Grindstaff used a rebuttal card to defend the decision to obtain the ambulance.
“I fought very aggressively for the third ambulance,” he said. “You need it and I need it.”
The ambulance came back into the discussion later in the forum when Hollifield was asked about the toughest decision he made as a commissioner during his current term.
Hollifield was the lone commissioner who voted no on the property tax increase.
“I didn’t vote for that,” Hollifield said about the $0.05 tax increase. “We need better government, not bigger government.”
Grindstaff and Harding both used rebuttal cards.
“When we vote on the budget, we have to make difficult decisions,” Grindstaff said. “It’s not an easy decision to raise taxes because I have to pay them, too.”
Harding pointed out all department heads should be present and responsible during the budget process.
“Taxes are tough,” he said. “We need to hold all department heads accountable.”
Hollifield followed with a rebuttal card of his own.

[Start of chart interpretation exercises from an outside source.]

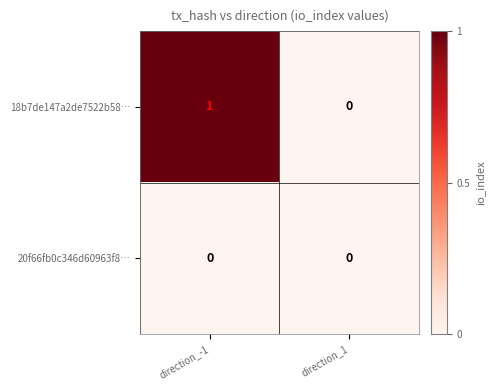

List the series in order of their peak value, highest first.

18b7de147a2de7522b58…, 20f66fb0c346d60963f8…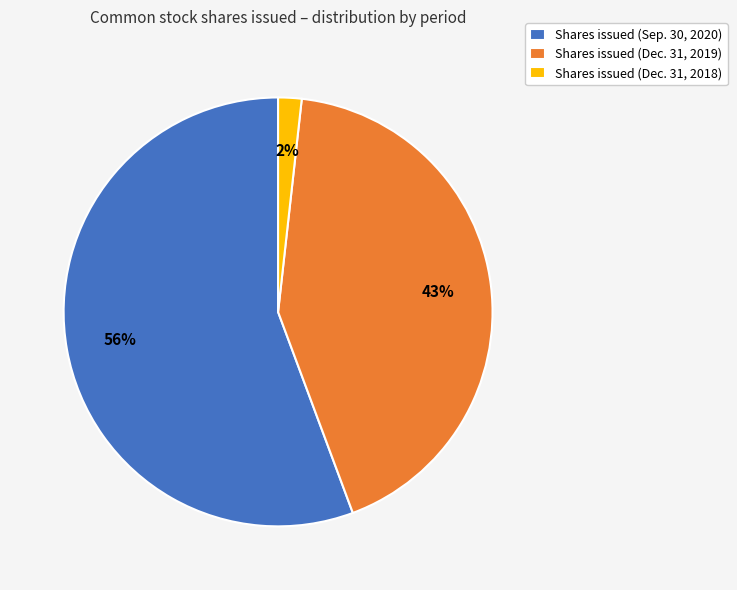

Which slice is the smallest?

Shares issued (Dec. 31, 2018)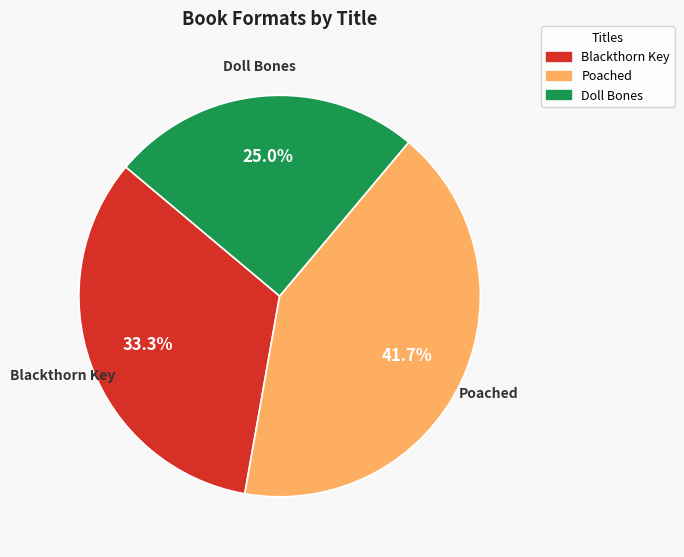

Is there any slice that represents more than half of the pie?

No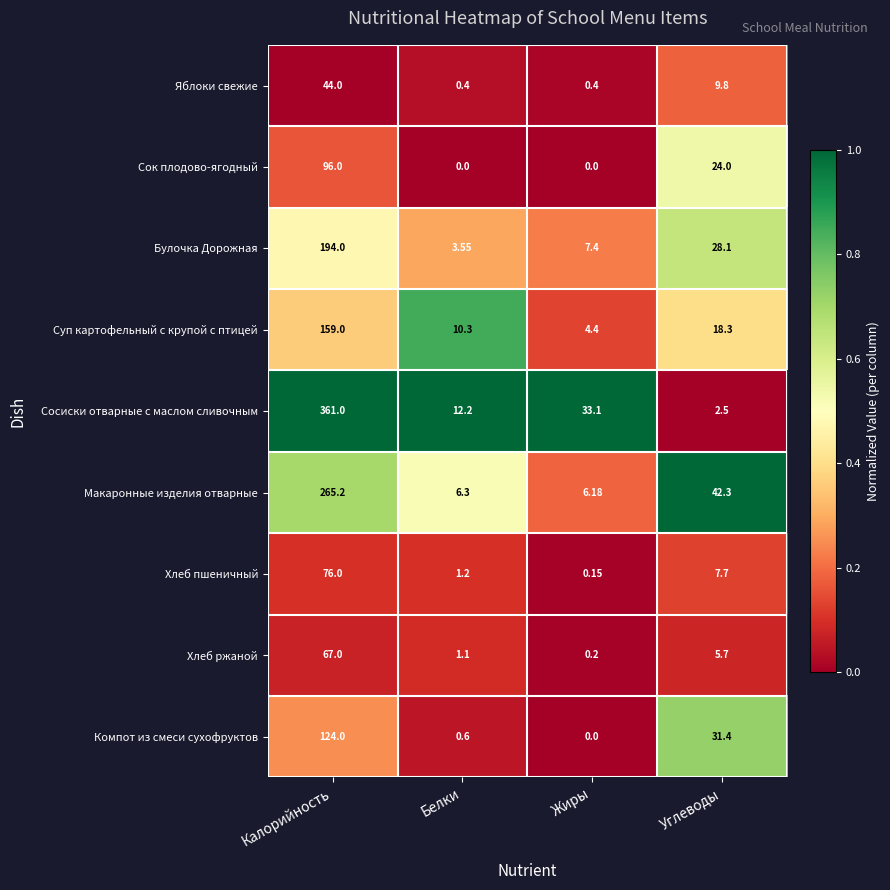

What is the total value across all series at Калорийность?

1386.2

“If we need it, that’s something else,” Hollifield said. “I agree department heads need to be held responsible. What bothers me is putting the burden on the taxpayers. We didn’t need that increase. That didn’t sit good with me.”
Sheriff Donald Street also attended the forum. He is running unopposed for Sheriff.
In lieu of a question-and-answer period, Street spoke to the attendees for two minutes.
He said tackling the area’s drug problem is one of his top priorities.
“I love the job I do,” Street said. “I get up every morning and I don’t dread going to work. The one issue facing the county is the same facing every county – the drug problem.
“We’ve got to come together as a community and try to stop this. The only thing we can do right now is put them in jail. We need to pray and work with them and see if we can help them overcome it.”